Louis décide de rentrer en France, mais Louise et Julien signent pour la nouvelle campagne. Louise reste auprès de sa fille et de son mari dont elle souhaiterait rapatrier les corps. Elle et Julien ont besoin d’argent. La vie en Bretagne au début du XXe siècle est difficile pour ceux qui ne sont pas bien nés. Ils doivent gagner un salaire avant de repartir.

Hélas, l’histoire n’est pas terminée. Une nouvelle épidémie frappe l’équipe engagée pour la troisième saison. Cette fois, ce n’est pas le scorbut, mais le béribéri, causé par un déficit en vitamine B1. Trente-trois décès sont recensés parmi les Malgaches. C’est la fin de l’exploitation de Saint-Paul.

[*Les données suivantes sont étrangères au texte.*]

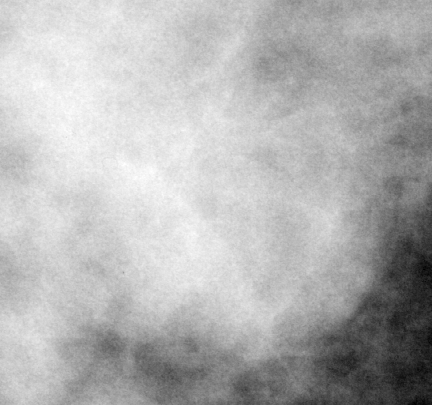
Region of interest cut from a scanned film mammogram (one marked finding); right breast; CC view; BI-RADS breast density category 3 (scale 1–4).
- Mass, shape lobulated, margins obscured; BI-RADS assessment category 3; pathology result (as recorded, not read from the image): benign.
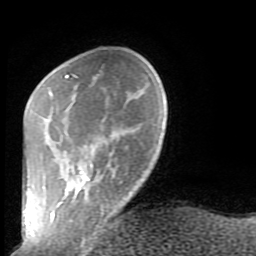
Breast MRI (dynamic contrast-enhanced), one axial slice; cropped to one breast; dynamic contrast-enhanced series, time point 2 of 9 at this slice position (early post-contrast); 1.5 T; TE 2.6 ms, TR 5.9 ms; 256 × 256 image matrix. Female patient.
Annotated regions visible in this slice (semi-automatically segmented with operator editing):
- enhancing-tissue mask used for the functional tumour volume (all voxels passing the contrast-enhancement thresholds inside the analysis volume; usually the tumour): box from (x=51, y=74) to (x=103, y=239) px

L’île est considérée comme maudite et elle ne sera plus habitée.

Le scandale éclate en France avec le retour des trois survivants. Leurs témoignages enflamment les journaux. Tout le monde s’indigne du calvaire que les Bossière ont fait subir à leurs employés. On demande réparation.

Les trois oubliés portent plainte et s’engagent dans un long procès qui dure six années. La société créée par les armateurs havrais est finalement reconnue coupable de négligence et les victimes doivent être indemnisées. Déclarée en faillite, celle-ci ne versera pas un centime à Louise, Louis ou Julien.

Les oubliés de l’île Saint-Paul ont marqué l’histoire de ce territoire méconnu. De nos jours, personne ne peut y débarquer sans autorisation. Le Marion Dufresne, navire qui ravitaille les terres australes, s’en approche lors de ses rotations entre les districts de Kerguelen et d’Amsterdam, mais seuls les scientifiques missionnés peuvent poser pied à terre. Aujourd’hui, la nature y a définitivement repris ses droits.